The man pushed his glasses up the bridge of his nose and sighed.

“It’s so typical, whenever you’re trying to get somewhere straight forward you make it easy peasy; when you’re traveling a long and awkward route…” He rolled his eyes. “Thank god we booked a flight on the plane to Martha’s Vineyard.”

“I’m going to Martha’s Vineyard too,” I said. “But now I guess I’ll miss my ferry.” I realized my voice was shaking slightly and pressed my fingers to my throat to steady my breath.

The man looked at his watch. “Oh yeah, there’s no way you’ll make the last ferry.”

His wife put her hand on his arm. “Could we call Andrew and see if there are any seats left?”

“Sure, I’ll give him a buzz.”

The man got up and walked little ways away from us, holding his hand to his ear as he made his phone call.

“Do you live in London?” His wife asked me. I told her I did, and we chatted about the city, its differences, its flaws; her husband and son lived in a flat off the Gloucester road and I felt a pang of unreasonable shame as I told her I lived in East London. I was so conscious of my pink hair, my heavy clothes so ready to combat spilt drinks in a dirty bar, the acrid slap of 3 am cigarette smoke from a house party in a Hackney squat. Her son looked so clean and clever, with his dog brown mushroom hair and his expensive trainers, as clean and plumped as pool toys. I felt like a stray that had wandered into a living room at Christmas. Her husband returned and snapped his flip phone shut as he sat down.

“Well! I’ve managed to snag you a seat with us on the little plane that takes us to Martha’s Vineyard from the airport.”

My mouth hung open.

“You’ve paid for me to go on a plane with you?” I thought quickly of the numbers in my bank account, knowing they weren’t even triple digits.

His wife smiled at me. “It’s no trouble, really.” The man looked at his watch again.

“Looks like we’ve got at least another three hours here, I’m going to get a coffee, anybody want anything?”

His son continued to quietly bash at the controls of his Game Boy. I shook my head slowly, “No thank you.”

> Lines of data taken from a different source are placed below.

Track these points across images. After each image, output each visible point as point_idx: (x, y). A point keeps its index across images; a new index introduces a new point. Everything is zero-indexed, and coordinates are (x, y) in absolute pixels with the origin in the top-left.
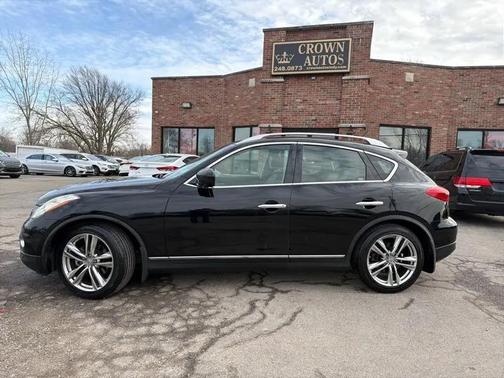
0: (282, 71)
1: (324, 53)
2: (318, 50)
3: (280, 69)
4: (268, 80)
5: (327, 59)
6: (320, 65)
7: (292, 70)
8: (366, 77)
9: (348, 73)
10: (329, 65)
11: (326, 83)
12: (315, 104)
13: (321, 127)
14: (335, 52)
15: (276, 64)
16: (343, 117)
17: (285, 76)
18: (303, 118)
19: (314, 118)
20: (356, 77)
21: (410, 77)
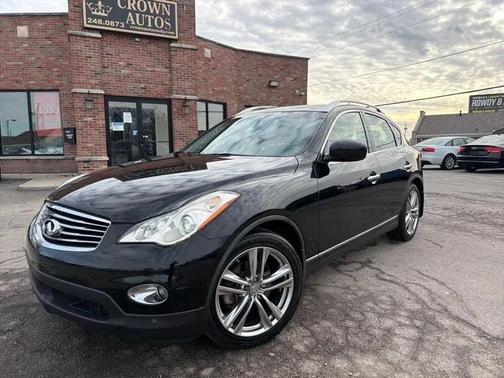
0: (98, 24)
1: (148, 12)
2: (142, 8)
3: (95, 21)
4: (79, 32)
5: (153, 21)
6: (146, 25)
7: (111, 26)
8: (194, 47)
9: (176, 41)
10: (154, 27)
11: (152, 47)
12: (141, 70)
13: (152, 96)
14: (160, 15)
15: (89, 14)
16: (175, 87)
17: (101, 31)
18: (130, 86)
19: (142, 86)
20: (184, 46)
21: (208, 53)
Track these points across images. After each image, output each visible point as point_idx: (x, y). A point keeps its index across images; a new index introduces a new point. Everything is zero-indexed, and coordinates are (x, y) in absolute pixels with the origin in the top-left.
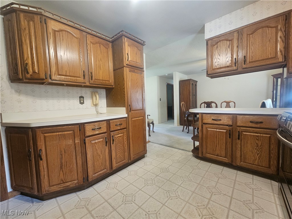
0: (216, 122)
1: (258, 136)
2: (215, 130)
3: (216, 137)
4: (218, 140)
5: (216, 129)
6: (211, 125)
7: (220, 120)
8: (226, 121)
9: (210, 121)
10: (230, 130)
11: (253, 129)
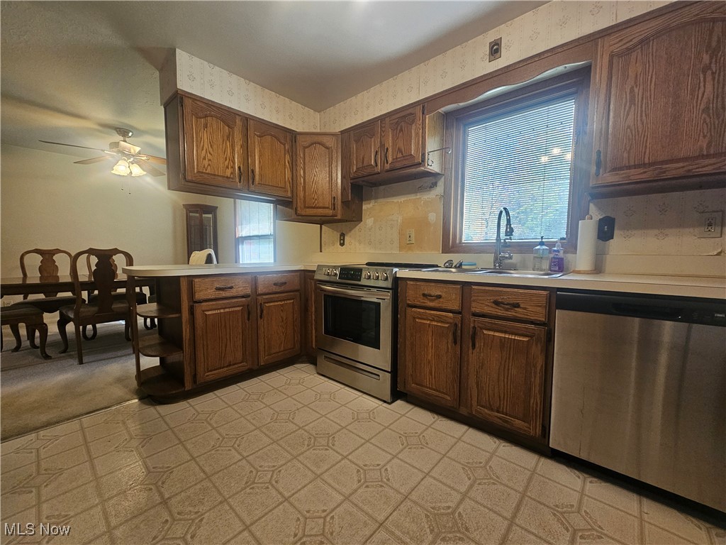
0: (223, 294)
1: (282, 305)
2: (222, 311)
3: (225, 326)
4: (228, 330)
5: (224, 308)
6: (214, 303)
7: (231, 288)
8: (241, 289)
9: (211, 293)
10: (248, 305)
11: (277, 295)
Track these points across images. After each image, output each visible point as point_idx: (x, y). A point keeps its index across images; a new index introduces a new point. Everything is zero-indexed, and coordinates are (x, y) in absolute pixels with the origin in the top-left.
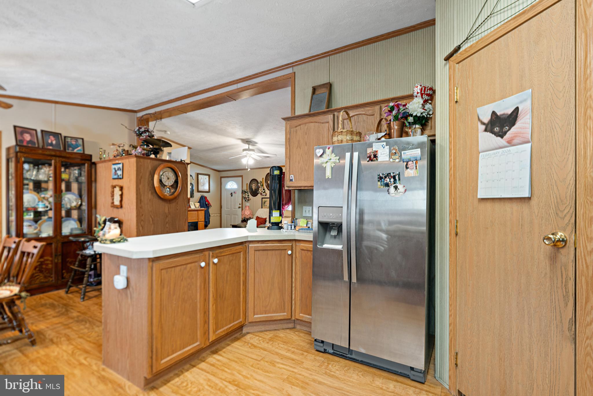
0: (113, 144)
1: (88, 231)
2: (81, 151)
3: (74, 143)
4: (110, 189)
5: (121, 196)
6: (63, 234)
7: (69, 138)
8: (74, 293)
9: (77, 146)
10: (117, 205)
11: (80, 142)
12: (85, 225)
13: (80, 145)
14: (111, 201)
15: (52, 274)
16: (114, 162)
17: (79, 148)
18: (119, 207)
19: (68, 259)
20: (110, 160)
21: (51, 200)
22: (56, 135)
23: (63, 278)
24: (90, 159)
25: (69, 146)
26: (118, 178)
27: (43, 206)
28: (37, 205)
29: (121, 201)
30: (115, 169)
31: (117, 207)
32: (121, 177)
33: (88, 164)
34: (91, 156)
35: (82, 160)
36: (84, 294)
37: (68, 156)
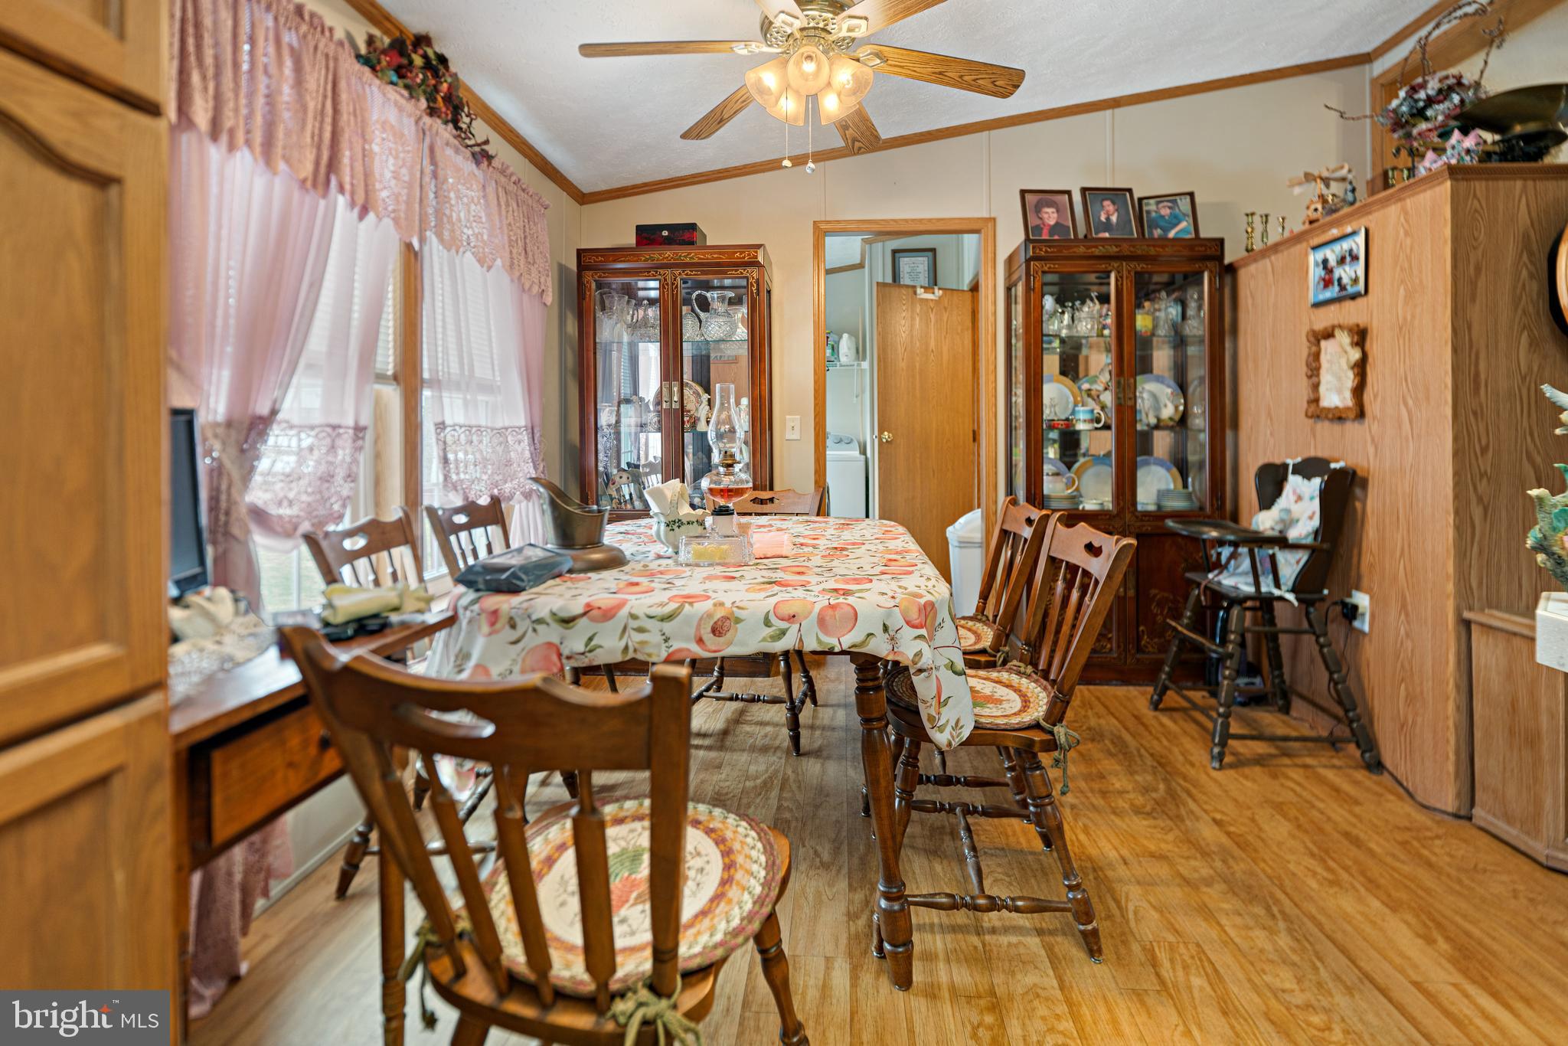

I couldn’t believe how quickly my circumstances had altered so exceptionally. His wife took out her book and a small pair of reading glasses from her purse. I stared out the window, at the planes that moved bovine slow, thoughtfully lazing in circles until they suddenly roared and rushed down the runway, lumbering unsteadily then fluid as birds into the sky. I will never understand what made that family show such shocking and easy kindness to me that day. And I will never underestimate or doubt the abject kindness of strangers, and more importantly human beings.